# no sound comes out of headphone jack



## lipnic (Apr 11, 2010)

I have a macbook osx and until recently I could listen to music and sound files okay using my headphones. But although the internal speakers are working fine, I cannot use my headphone or external speakers. I tried clicking on system preference and clicking on headphone output, but still didn't succeed in getting the headphone jack work. I am sure the problem is simple, since the internal speakers are working fine. Any idea, anyone? Many thanks.


----------



## michaelkemp2 (May 2, 2010)

This is an odd one, the problem probably isnt software related, since this unusual its probably hardware related. Although incase check out http://macosx.com/forums/hardware-peripherals/300942-macbook-headphone-jack-problem.html

If these suggestions dont work send in your mac for a checkup, theyll fee you but theyll also fix it.


----------



## earthsaver (May 2, 2010)

Yep, is it not as simple as jiggling the headphone connector?


----------



## JTGS (May 16, 2010)

I had problem where my external speakers worked, but my headphones, etc. stopped working suddenly.  Solution for me was very simple.  I hope it will be for you too.

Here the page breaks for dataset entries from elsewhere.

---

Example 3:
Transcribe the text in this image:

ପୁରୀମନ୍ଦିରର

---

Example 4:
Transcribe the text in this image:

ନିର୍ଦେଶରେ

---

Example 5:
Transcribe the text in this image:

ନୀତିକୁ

Plug in your headphones or other device.  Press the F10 mute button to UNMUTE the signal to your headphones.  If you play around you will discover that if you press the mute function key while your headphones are plugged in and then you unplug your headphones, the  external speakers will work fine.  However if you plug your headphones back in, they will remain muted until you UnMUTE them WHILE THEY ARE PLUGGED IN.


----------



## Allan Ostling (Oct 30, 2011)

JTGS said:


> Plug in your headphones or other device.  Press the F10 mute button to UNMUTE the signal to your headphones.



Your advice was just what I needed, for this problem. Although, on my older full-size Mac bluetooth keyboard the mute button is above the numerical keys on the right. 

Thanks, I was almost ready to take the Macbook into Apple. I would have felt like a _right Wally_ if they had told me what you did.


----------